Thornton Wilder’s “Our Town” has been presented, and perceived, as an exercise in folksy nostalgia, a comfortably configured time machine back to a simpler era when genial doctors made house calls, milkmen delivered freshly sweating glass bottles to the back stoop and nobody locked their doors at night. If you want to absorb it at that level, fine, although that could lead to the very complacency that Wilder is warning us against in the end.
Certainly Kenny Leon isn’t into it for the pull of the past. His new version of “Our Town” at True Colors Theatre Company, playing at Atlanta’s Southwest Arts Center through March 21, isn’t particularly revolutionary — mixed-race casts have already been done — but clean, affirming and present-tense. He stirs in lots of extra music, including some deliberate anachronisms designed to tickle us, and adds a nice wrinkle in Act III when a real breakfast is cooked onstage, the smell wafting out into the auditorium and emphasizing the point of the scene in an unexpected way.
But for the most part, Atlanta’s celebrated theatrical mogul lets Wilder’s play speak its simple truths that we never seem to listen to but cannot hear enough, summed up in Emily Webb’s final monologue: “We don’t have time to look at one another … Oh, earth, you are too wonderful for anybody to realize you. Do any human beings ever realize life while they live it — every, every minute?”

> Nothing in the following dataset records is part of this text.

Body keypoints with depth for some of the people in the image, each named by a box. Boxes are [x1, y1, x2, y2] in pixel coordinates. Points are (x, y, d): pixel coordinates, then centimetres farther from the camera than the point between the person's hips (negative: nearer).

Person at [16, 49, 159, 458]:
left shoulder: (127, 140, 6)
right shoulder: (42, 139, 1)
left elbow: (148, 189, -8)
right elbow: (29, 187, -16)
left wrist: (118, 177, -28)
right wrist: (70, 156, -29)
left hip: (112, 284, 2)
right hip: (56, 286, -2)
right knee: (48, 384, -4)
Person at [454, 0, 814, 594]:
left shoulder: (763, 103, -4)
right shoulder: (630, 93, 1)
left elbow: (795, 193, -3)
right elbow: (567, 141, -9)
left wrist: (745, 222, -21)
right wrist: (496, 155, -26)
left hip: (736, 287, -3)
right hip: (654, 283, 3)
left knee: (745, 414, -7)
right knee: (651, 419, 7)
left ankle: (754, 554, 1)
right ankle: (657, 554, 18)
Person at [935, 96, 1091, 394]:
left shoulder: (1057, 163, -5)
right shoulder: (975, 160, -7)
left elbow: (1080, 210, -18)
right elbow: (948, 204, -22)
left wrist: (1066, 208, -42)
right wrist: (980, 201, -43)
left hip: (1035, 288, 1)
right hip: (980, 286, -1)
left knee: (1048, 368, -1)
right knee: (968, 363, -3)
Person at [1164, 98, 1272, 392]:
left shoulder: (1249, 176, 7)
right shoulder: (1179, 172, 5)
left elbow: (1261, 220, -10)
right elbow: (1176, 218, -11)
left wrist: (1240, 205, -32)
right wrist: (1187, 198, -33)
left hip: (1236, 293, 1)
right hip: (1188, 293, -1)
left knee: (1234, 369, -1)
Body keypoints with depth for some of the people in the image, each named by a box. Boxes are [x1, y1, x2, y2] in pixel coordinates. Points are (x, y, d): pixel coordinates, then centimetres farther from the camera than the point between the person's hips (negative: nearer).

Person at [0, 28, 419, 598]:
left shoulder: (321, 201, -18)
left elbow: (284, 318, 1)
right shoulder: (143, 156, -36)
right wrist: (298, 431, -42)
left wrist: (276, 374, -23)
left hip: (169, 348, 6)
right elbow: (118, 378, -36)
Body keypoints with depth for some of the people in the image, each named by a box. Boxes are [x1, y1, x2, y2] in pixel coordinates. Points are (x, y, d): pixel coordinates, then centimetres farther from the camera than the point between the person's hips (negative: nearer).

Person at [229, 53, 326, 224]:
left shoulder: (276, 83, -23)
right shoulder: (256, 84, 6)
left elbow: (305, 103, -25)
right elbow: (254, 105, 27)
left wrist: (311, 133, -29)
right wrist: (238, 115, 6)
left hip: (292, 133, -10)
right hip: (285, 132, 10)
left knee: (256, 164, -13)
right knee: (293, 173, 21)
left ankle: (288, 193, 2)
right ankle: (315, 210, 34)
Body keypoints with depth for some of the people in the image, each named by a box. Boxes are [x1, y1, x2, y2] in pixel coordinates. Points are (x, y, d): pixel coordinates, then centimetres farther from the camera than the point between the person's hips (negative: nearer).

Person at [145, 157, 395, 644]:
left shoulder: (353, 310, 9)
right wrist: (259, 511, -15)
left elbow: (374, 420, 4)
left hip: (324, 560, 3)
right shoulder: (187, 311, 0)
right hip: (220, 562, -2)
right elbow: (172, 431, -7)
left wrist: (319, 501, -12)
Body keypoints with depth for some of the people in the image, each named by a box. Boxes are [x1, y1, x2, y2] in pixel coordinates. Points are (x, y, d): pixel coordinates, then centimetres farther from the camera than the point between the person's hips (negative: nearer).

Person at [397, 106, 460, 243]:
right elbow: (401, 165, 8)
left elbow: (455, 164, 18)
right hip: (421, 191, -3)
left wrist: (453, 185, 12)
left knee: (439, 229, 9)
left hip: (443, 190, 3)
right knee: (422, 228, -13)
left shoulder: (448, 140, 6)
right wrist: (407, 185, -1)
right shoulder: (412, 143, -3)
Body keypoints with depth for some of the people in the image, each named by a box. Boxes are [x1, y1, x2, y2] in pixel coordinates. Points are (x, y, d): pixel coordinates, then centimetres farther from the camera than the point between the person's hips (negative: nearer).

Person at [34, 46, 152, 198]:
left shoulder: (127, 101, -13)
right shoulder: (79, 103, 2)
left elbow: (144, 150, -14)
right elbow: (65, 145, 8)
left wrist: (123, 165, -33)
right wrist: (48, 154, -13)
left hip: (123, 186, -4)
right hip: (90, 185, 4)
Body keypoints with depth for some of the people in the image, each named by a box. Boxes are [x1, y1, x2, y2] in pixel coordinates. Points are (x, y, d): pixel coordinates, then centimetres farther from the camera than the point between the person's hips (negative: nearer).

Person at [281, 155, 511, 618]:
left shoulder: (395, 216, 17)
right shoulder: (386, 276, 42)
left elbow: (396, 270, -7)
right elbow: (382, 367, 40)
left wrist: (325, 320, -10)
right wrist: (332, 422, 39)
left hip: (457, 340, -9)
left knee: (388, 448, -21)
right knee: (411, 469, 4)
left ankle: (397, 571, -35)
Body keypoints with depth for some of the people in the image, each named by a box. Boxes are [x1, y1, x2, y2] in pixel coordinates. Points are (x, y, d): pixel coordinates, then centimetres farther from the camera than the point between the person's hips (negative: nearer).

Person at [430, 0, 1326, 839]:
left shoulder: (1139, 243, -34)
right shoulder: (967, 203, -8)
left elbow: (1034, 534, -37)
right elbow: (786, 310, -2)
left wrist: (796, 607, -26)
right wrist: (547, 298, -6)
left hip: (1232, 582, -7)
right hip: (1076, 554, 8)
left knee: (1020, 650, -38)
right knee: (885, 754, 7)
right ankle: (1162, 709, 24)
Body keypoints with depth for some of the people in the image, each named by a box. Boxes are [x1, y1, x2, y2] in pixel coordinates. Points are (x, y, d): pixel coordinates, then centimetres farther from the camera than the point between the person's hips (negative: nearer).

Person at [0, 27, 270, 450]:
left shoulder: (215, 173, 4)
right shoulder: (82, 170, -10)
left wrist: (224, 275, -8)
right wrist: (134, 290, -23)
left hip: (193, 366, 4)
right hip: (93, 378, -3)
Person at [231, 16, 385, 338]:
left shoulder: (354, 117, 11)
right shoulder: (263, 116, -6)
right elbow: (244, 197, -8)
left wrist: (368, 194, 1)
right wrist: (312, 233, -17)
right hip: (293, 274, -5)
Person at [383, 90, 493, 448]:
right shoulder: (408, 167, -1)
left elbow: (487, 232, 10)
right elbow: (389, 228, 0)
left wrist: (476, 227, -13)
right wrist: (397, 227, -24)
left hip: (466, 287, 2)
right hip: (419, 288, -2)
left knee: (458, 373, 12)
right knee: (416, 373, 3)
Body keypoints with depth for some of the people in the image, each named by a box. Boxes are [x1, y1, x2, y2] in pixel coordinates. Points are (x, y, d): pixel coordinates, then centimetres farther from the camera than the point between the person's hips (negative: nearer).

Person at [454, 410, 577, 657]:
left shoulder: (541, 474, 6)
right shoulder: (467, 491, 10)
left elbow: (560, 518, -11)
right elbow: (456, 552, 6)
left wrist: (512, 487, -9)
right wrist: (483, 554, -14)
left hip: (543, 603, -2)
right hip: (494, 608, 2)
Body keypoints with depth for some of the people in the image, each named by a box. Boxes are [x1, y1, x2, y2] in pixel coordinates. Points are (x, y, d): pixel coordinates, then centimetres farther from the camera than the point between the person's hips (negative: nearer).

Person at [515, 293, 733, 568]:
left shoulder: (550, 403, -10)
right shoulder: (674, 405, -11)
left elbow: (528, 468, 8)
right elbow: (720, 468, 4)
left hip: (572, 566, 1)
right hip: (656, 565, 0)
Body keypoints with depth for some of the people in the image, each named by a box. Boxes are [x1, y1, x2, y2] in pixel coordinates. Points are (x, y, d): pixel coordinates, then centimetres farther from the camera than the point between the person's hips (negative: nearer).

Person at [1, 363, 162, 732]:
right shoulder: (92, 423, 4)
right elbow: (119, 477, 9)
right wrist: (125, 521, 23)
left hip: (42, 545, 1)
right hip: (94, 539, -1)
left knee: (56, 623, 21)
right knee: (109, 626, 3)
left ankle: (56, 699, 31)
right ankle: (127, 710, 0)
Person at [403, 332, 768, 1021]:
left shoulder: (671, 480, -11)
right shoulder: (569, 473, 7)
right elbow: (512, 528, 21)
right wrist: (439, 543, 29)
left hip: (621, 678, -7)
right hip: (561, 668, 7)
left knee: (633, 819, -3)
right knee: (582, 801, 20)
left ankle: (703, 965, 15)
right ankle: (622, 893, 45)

Of course we don’t. We didn’t in 1913, when Emily makes her lament, or in 1938, when “Our Town” debuted on Broadway and won the Pulitzer Prize for drama, and certainly not today, in what Leon calls in his program notes “our fast-paced, Blackberry-run world.”
The town is Grover’s Corners, New Hampshire, and in True Colors’ world not only is it an easy-going racial mix, but a stew of accents. Some of the cast sound Yankee, some Southern, and it really doesn’t matter. Nor does it matter that the key role of the Stage Manager, who explains everything to us, has been split in two, between Daniel Thomas May (white) and Ellis Eugene Williams (black), and that neither actor reverts to the sort of suspender-snapping aw-shucks shtick that the role usually brings out.
The cast is wonderful, but two actors need to be singled out. Jmichael as Simon Stimson, the town drunk and church organist, finds that sweet spot of getting lots of laughs and maintaining dignity. And Bethany Anne Lind, as Emily, is simply adorable and completely believable as a teenager. I’ve always thought Wilder loved Emily above all his other “Our Town” characters, and a great Emily goes a long way toward making a great “Our Town.”
An integrated cast, a hodgepodge of accents, a couple of songs that wouldn’t be written until decades after the play is set: Wilder would approve. He wanted universalism, not verisimilitude. “ ‘Our Town’ is not offered as a picture of life in a New Hampshire village,” he wrote in his preface to the play. “When you emphasize place in the theatre, you drag down and limit and harness time to it. You thrust the action back into past time, whereas it is precisely the glory of the stage that it is always ‘now’ there.” In True Colors’ “Our Town,” it is always “now” there, and pretty glorious.